____ TASK INPUT

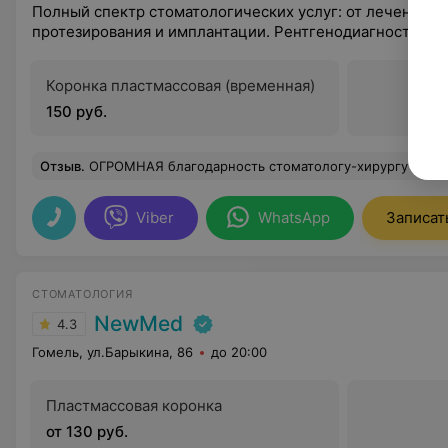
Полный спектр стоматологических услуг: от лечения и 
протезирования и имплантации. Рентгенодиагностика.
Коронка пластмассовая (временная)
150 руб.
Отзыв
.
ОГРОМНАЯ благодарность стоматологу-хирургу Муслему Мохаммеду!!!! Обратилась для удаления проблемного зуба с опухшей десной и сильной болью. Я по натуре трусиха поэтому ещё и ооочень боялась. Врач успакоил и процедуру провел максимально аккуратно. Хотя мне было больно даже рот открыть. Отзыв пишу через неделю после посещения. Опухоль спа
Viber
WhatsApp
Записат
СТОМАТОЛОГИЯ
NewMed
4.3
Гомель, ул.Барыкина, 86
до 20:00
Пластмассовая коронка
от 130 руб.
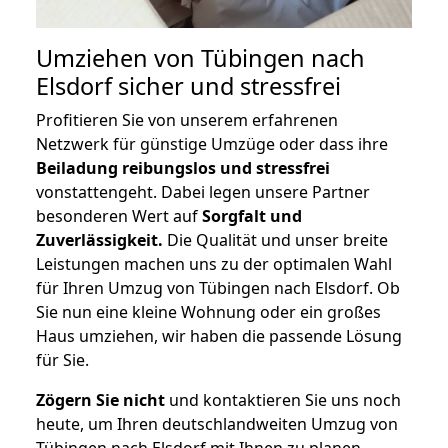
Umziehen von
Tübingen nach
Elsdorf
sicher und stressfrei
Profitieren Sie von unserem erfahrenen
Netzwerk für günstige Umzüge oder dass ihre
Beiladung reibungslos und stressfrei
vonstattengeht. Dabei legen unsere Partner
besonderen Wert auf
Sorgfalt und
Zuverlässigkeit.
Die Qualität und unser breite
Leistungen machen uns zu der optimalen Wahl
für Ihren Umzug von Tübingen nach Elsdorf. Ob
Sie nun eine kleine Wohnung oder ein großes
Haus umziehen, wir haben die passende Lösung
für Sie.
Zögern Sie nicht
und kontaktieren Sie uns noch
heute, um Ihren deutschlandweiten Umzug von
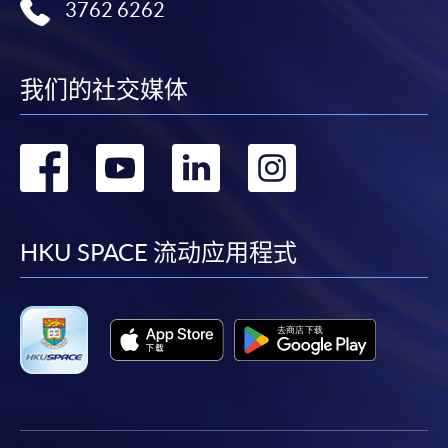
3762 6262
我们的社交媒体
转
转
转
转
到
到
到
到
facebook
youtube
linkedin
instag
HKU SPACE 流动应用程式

________
____ TASK INPUT

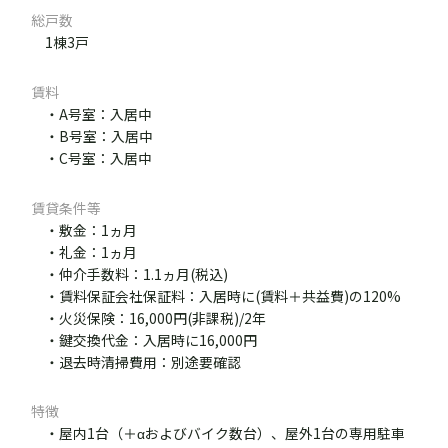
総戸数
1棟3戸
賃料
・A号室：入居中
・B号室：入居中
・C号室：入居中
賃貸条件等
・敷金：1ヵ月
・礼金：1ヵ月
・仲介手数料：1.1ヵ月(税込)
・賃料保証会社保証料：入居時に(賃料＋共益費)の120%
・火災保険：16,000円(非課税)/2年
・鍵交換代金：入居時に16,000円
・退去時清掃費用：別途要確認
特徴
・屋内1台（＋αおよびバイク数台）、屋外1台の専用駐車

________

#### [WORK REQUEST]
Copy out the lines of the material exactly, everything from the line containing "Полный спектр стоматологических" down to the line containing "Гомель, ул.Барыкина, 86", both included.

#### [TASK OUTPUT]
Полный спектр стоматологических услуг: от лечения и 
протезирования и имплантации. Рентгенодиагностика.
Коронка пластмассовая (временная)
150 руб.
Отзыв
.
ОГРОМНАЯ благодарность стоматологу-хирургу Муслему Мохаммеду!!!! Обратилась для удаления проблемного зуба с опухшей десной и сильной болью. Я по натуре трусиха поэтому ещё и ооочень боялась. Врач успакоил и процедуру провел максимально аккуратно. Хотя мне было больно даже рот открыть. Отзыв пишу через неделю после посещения. Опухоль спа
Viber
WhatsApp
Записат
СТОМАТОЛОГИЯ
NewMed
4.3
Гомель, ул.Барыкина, 86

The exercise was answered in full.